* [本文]
•••••

~成相寺を語る~
天橋立を一望する鼓ヶ岳(標高569m)の南東山腹の標高328m辺りに成相寺はあります。
が、創建時は山のさらに上方に位置し、修験の道場となっていたといいます。
その跡地には、スギの巨樹。周径735cm。
室町時代中期には与謝・丹波の両郡にわたって合計60町もの寺領をそなえ、いくつもの子院を従えた有力な一山寺院であったと伝えます。しかし、1400年(応永7年)に大山崩れがあり、いまの所に移って再建されたと言うこと。
さらに、丹後の大寺院だけに、応仁の乱(1467年~1478年)の抗争の戦場にもなり焼失したということ。それを再建したのが、丹後の守護一色氏。
雪舟が描いたのは、その再建された成相寺。とすれば、雪舟を招き、是非にと作画を依頼したのは、一色氏となるかも。
しかし、そうして描かれたものの、寺は天文14年(1545年)焼損、その後、永禄年間(1558年~1570年)・慶長年間(1596年~1615年)の2度の再興によりようやく再建を果たしたとと言うことです。

•••••

* [作業指示 1] 成相寺についての本文を、「その跡地には、スギの巨樹。周径735cm。」という語句のある所から書き始め、「したのは、一色氏となるかも。」まで写しなさい。その際、「一色氏」を「一色家」に入れ替えること。
* [作業指示 2] 成相寺についての本文を、終わっている所から書き継ぎなさい。
この後の資料は参照しなくてかまいません。

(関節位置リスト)
•••••

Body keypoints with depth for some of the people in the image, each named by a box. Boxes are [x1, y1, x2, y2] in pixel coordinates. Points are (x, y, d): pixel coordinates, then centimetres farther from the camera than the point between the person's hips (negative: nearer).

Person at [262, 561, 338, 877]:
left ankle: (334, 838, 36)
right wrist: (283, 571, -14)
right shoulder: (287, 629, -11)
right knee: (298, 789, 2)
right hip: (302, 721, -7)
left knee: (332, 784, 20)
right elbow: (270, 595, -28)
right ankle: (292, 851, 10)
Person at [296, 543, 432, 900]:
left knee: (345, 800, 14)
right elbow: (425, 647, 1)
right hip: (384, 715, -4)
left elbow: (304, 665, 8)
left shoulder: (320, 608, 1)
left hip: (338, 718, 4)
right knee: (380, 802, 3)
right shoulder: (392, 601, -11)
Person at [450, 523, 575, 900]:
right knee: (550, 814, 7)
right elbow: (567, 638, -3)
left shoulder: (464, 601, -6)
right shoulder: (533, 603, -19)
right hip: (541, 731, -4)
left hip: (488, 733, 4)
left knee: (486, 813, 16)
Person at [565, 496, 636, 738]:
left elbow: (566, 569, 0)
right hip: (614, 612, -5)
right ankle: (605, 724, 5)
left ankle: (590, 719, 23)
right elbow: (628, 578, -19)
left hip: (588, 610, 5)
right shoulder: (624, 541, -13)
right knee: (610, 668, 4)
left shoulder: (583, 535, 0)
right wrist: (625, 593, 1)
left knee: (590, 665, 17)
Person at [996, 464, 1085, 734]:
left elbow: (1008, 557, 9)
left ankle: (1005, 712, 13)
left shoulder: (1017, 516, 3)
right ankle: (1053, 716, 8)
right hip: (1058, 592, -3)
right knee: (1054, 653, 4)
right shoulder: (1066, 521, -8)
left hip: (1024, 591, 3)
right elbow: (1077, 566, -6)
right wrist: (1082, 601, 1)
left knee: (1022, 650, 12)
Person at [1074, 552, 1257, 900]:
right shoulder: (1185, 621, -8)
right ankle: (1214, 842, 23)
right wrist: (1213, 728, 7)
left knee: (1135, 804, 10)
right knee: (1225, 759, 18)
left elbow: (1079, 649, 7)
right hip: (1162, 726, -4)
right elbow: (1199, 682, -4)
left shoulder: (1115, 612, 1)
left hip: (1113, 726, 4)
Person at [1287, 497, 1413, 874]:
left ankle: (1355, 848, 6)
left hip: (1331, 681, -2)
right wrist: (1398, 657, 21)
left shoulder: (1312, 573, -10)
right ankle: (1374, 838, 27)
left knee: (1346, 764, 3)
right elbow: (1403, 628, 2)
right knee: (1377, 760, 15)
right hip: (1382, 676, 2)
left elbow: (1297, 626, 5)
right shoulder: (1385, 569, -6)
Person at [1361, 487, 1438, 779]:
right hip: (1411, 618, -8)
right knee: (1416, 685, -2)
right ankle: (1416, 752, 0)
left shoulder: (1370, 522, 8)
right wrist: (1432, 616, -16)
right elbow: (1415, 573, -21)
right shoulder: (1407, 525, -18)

•••••

* [解答 1]
その跡地には、スギの巨樹。周径735cm。
室町時代中期には与謝・丹波の両郡にわたって合計60町もの寺領をそなえ、いくつもの子院を従えた有力な一山寺院であったと伝えます。しかし、1400年(応永7年)に大山崩れがあり、いまの所に移って再建されたと言うこと。
さらに、丹後の大寺院だけに、応仁の乱(1467年~1478年)の抗争の戦場にもなり焼失したということ。それを再建したのが、丹後の守護一色家。
雪舟が描いたのは、その再建された成相寺。とすれば、雪舟を招き、是非にと作画を依頼したのは、一色家となるかも。

* [解答 2]
この間に制作されたのが、京都府指定歴史資料の成相寺参詣曼荼羅。
画面は中央部の山地や雲霞によって大きく上下2つの部分に分かれ、上部には成相寺の信仰世界が描かれるという一般的な構図ですが、特に成相寺らしいのは、その天空の右に金箔の日輪、左に銀箔の月輪が配されているところ。実際に、若狭の海からの、日と月の出入りを見ることが出来るのです。
日の出 撮影日時 2014/09/21 6:02:46
一字観からの日の出 2004年1月。
月の出
日輪、月輪の東西の巡航を拝むことが出来るのはここだけ!
参詣へ誘う強力なアピールポイントがしっかり描かれていることがおもしろいです。
こんな成相寺、704年(慶雲元年)、真応上人の開基で、文武天皇の勅願寺となり、時代を見ながら2007年(平成19年)、高野山真言宗から独立し、真言宗単立寺院として、今に至っているということです。